Their review identified and summarized the findings of 102 randomized controlled trials, including a total of 4,660 participants who were provided meals varying in the types and levels of fat and carbohydrate.

The researchers found that replacing 5% energy from carbohydrate with saturated fat had no significant effect on fasting glucose, but lowered fasting insulin. Replacing carbohydrate with monounsaturated fat lowered hemoglobin A1c (HbA1c), 2-hour post-challenge insulin, and homeostasis model assessment for insulin resistance (HOMA-IR).

Replacing carbohydrate with polyunsaturated fat significantly lowered HbA1c and fasting insulin. Replacing saturated fat with polyunsaturated fat significantly lowered glucose, HbA1c, C-peptide, and HOMA.
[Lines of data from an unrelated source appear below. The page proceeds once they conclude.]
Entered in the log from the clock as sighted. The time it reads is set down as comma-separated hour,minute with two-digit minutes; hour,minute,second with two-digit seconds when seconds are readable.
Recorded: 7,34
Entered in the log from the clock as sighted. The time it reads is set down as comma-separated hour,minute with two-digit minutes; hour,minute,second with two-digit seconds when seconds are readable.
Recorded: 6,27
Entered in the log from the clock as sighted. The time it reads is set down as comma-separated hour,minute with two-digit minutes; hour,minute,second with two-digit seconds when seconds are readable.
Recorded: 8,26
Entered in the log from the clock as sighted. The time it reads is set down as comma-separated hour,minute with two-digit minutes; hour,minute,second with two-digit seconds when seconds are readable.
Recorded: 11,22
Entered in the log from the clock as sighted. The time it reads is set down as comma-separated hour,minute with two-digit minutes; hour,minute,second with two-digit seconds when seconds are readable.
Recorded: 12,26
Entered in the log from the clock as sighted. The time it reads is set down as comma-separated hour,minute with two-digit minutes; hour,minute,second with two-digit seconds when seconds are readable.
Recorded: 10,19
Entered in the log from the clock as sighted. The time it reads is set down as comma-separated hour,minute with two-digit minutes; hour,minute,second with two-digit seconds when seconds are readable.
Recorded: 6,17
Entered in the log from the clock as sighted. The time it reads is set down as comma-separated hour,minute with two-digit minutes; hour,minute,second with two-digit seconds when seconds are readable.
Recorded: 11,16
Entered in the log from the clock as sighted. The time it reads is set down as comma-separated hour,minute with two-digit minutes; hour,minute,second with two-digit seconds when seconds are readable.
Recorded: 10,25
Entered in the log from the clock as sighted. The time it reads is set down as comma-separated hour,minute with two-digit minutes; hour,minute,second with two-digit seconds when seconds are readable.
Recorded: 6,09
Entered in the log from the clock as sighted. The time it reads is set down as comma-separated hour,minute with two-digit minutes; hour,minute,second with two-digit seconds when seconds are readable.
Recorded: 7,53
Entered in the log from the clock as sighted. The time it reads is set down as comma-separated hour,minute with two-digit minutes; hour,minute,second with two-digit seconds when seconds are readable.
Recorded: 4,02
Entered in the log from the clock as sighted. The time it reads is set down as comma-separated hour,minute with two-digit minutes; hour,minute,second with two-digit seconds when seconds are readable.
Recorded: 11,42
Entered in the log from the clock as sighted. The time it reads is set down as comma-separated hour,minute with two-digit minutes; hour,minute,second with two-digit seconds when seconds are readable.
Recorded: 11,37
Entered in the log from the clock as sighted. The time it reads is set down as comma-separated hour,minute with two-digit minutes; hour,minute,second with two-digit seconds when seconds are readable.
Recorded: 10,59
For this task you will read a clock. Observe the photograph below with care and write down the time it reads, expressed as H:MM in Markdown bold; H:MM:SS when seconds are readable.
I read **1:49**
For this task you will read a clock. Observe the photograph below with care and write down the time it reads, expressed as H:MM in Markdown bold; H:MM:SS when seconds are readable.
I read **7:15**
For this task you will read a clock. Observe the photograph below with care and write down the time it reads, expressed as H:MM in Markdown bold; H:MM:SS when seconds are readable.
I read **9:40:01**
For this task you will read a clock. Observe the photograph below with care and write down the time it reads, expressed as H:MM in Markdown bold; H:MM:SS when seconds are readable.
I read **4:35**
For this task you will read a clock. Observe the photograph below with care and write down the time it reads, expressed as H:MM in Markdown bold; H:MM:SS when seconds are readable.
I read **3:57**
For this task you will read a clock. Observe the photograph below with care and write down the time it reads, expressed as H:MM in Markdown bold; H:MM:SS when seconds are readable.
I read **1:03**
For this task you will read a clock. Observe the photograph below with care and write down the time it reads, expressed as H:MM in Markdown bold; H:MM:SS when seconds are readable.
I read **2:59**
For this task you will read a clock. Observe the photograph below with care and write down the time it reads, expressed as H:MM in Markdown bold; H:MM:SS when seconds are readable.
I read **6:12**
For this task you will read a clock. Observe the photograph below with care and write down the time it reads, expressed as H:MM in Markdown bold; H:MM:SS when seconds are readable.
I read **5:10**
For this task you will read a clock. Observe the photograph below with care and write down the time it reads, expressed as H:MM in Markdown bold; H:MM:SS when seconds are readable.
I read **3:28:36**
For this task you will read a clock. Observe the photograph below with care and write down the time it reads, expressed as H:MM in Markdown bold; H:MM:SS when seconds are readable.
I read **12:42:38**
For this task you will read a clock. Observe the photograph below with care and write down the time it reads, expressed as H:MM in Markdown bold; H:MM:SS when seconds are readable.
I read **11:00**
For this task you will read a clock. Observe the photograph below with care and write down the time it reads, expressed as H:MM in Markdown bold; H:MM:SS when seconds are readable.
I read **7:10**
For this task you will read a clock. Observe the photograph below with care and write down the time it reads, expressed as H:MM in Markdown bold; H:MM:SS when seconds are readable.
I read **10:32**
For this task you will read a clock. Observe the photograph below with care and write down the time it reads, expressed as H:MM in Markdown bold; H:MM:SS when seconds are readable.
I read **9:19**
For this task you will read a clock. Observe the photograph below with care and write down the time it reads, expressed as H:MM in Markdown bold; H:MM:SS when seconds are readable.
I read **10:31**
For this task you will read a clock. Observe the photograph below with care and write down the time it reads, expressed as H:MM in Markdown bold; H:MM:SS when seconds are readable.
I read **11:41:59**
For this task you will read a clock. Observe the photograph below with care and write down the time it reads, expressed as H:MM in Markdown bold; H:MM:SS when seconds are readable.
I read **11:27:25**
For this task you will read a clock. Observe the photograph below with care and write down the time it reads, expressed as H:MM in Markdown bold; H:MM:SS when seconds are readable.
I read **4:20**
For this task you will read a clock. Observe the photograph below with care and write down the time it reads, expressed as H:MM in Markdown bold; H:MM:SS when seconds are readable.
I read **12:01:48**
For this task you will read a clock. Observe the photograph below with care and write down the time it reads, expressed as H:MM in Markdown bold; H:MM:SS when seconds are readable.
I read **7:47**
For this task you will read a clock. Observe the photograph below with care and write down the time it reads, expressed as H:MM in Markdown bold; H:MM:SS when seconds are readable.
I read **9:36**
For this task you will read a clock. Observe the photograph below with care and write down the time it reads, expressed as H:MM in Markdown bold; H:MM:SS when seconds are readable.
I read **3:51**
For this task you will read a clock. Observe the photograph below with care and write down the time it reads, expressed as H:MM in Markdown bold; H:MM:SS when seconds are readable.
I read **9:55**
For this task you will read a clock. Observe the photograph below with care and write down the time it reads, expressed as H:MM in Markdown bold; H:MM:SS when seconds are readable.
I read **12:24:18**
Based on gold-standard acute insulin response in 10 trials, polyunsaturated fat significantly improved insulin secretion capacity whether replacing carbohydrate, saturated fat, or even monounsaturated fat. No significant effects of any macronutrient replacements were observed for 2-hour post-challenge glucose or insulin sensitivity.

For each 5% of dietary energy switched from carbohydrates or saturated fats to mono- or polyunsaturated fats, there was an approximately 0.1% reduction in HbA1c  level. The researchers note that prior research has shown that each 0.1% reduction in HbA1c is estimated to reduce the incidence of type 2 DM by 22% and cardiovascular diseases by 6.8%.

“Until now, our understanding of how dietary fats and carbohydrate influence glucose, insulin, and related risk factors has been based on individual studies with inconsistent findings,” said lead author Fumiaki Imamura, PhD, at the Medical Research Council Epidemiology Unit at the University of Cambridge in Cambridge, United Kingdom. “By combining results from more than 100 trials, we provide the strongest evidence to-date on how major nutrients alter these risks.”

The researchers stated their findings suggest that “consuming more unsaturated fats in place of either carbohydrates or saturated fats will help improve blood glucose control. Sole emphasis on lowering consumption of carbohydrates or saturated fats would not be optimal.”

The researchers published their results in PLoS Medicine.

Reference: Imamura F, et al. Effects of saturated fat, polyunsaturated fat, monounsaturated fat, and carbohydrate on glucose-insulin homeostasis: a systematic review and meta-analysis of randomised controlled feeding trials. PLoS Medicine. July 19, 2016.